We conducted a review of the current sports literature on SIS and combined it with 10 new cases of our own. We defined SIS as a clinical scenario consisting of an initial concussion (without LOC), followed by persistent post-concussive symptoms, followed by a subsequent impact (also without LOC) that resulted in a catastophic outcome. Cases were analyzed with regard to sex, age, sport, Glasgow Coma Scale (GCS), and duration of symptoms before the second injury. CT and MR (when available) examinations were assessed for: maximal SDH thickness, SDH heterogeneity, midline shift, effacement of basal cisterns, brainstem distortion, presence of intra-axial hemorrhage (e.g., contusions, DAI), hemispheric “asymmetry” (defined as the thickness of hemisphere measured at the level of the lateral ventricles), preservation of hemispheric gray-white differentiation, and post-traumatic ischemic infarction.

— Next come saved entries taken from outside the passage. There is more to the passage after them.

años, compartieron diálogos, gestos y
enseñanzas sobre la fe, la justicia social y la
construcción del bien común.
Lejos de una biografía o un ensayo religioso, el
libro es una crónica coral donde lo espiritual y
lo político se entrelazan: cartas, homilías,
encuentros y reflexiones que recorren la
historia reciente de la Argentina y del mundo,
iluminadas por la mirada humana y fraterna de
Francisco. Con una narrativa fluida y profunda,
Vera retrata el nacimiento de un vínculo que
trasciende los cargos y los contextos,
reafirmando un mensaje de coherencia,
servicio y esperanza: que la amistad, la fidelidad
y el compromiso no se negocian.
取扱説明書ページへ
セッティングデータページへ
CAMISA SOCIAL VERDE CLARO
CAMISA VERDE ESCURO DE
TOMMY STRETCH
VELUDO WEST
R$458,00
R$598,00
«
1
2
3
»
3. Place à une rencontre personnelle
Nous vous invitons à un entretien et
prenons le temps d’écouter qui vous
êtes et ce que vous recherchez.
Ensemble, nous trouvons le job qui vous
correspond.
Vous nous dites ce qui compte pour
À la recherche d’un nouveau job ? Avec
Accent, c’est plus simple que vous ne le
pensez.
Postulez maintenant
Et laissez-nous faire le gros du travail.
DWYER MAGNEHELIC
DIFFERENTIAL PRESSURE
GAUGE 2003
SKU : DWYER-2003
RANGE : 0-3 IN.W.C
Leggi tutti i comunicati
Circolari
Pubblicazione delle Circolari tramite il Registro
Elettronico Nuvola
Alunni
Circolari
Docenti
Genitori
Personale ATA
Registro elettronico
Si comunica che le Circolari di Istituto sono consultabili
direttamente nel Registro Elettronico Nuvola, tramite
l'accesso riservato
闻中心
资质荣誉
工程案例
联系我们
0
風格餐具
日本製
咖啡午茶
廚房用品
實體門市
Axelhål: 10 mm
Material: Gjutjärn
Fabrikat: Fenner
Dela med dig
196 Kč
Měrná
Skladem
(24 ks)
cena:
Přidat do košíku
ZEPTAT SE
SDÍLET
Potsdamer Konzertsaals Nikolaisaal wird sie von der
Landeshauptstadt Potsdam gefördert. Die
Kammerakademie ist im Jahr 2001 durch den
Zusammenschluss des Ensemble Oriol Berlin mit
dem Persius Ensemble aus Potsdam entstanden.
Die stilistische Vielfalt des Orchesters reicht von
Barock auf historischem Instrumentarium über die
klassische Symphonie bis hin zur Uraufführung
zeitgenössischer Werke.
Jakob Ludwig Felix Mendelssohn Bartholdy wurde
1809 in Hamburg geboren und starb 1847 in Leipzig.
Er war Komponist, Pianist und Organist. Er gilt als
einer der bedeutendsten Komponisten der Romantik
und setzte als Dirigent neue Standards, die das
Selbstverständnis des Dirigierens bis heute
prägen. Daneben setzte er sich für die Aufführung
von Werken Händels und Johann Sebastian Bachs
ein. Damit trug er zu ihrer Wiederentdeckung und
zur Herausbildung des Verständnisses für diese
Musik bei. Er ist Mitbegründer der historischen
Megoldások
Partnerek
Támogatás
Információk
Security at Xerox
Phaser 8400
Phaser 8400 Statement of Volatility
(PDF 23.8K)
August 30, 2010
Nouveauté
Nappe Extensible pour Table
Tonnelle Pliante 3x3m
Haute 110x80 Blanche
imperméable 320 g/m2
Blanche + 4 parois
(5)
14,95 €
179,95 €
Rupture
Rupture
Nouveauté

There are 8 prior published cases of a thin acute SDH in association with unilateral hemispheric swelling in patients who returned to play before the symptoms of a prior head injury had resolved. We add 10 new patients with a similar clinical scenario who suffered a catastrophic outcome. Nine of the 10 patients were young males playing American football; the 10th patient was a 10 y/o girl playing pee-wee football. ALL of our patients demonstrated: 1) maximal SDH thickness <1cm, 2) SDH heterogeneity, 3) completely effaced basal cisterns and convexity sulci , 4) brainstem compression due to uncal and diencephalic herniation, 5) no evidence of intra-axial hemorrhage (e.g., contusions, DAI), 6) preserved gray-white matter differentiation within the cerebral hemispheres on admission CT, 7) “hemispheric asymmetry”, and 8) multifocal post-traumatic ischemic infarction on follow-up imaging (if the patient survived).
Isolated acute hyperemic hemispheric swelling in association with a small acute SDH in athletes receiving a second head injury while still symptomatic from a prior head injury is characteristic of the SIS. Parallels between victims of non-accidental trauma and our cohort of patients will be presented.
The SIS is characterized by a distinct and ominous clinical scenario as well as a unique imaging appearance.
Gean, A,
Cantu, R,
The "Second Impact Syndrome": An Uncommon Catastrophic Result of Repetitive Head Injury with a Characteristic Imaging Appearance. Radiological Society of North America 2010 Scientific Assembly and Annual Meeting, November 28 - December 3, 2010 ,Chicago IL.